The answer must consist of every line in the records that contains the word "potted".

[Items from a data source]
== == ==
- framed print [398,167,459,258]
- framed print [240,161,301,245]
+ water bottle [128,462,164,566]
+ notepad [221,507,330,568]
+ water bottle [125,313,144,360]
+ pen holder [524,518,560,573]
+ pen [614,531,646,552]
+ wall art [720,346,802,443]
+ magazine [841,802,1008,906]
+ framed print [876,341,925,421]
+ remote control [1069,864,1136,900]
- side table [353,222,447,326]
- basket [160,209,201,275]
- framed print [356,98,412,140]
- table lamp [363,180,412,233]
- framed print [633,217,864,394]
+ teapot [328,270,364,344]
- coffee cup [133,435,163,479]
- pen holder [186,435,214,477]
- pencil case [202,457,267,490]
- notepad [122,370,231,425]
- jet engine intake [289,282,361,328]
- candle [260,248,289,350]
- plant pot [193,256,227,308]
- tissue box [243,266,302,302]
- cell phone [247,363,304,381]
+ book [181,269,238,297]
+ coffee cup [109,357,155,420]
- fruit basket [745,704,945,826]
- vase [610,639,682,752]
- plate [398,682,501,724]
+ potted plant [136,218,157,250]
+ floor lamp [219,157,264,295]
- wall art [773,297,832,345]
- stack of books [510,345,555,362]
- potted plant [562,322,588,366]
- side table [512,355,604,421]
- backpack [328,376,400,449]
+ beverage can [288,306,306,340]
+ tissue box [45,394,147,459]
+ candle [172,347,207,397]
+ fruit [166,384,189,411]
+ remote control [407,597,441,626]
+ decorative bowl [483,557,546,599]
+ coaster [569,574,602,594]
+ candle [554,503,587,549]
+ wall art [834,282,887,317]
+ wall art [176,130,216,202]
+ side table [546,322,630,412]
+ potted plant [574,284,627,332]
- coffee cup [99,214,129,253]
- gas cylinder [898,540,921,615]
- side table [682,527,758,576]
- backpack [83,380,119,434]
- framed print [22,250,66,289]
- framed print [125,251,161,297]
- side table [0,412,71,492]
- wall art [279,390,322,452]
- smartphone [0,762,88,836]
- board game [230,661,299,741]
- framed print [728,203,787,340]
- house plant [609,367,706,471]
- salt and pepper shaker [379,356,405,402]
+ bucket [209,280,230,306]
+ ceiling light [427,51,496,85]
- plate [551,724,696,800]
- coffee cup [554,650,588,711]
== == ==
→ Answer section:
+ potted plant [136,218,157,250]
- potted plant [562,322,588,366]
+ potted plant [574,284,627,332]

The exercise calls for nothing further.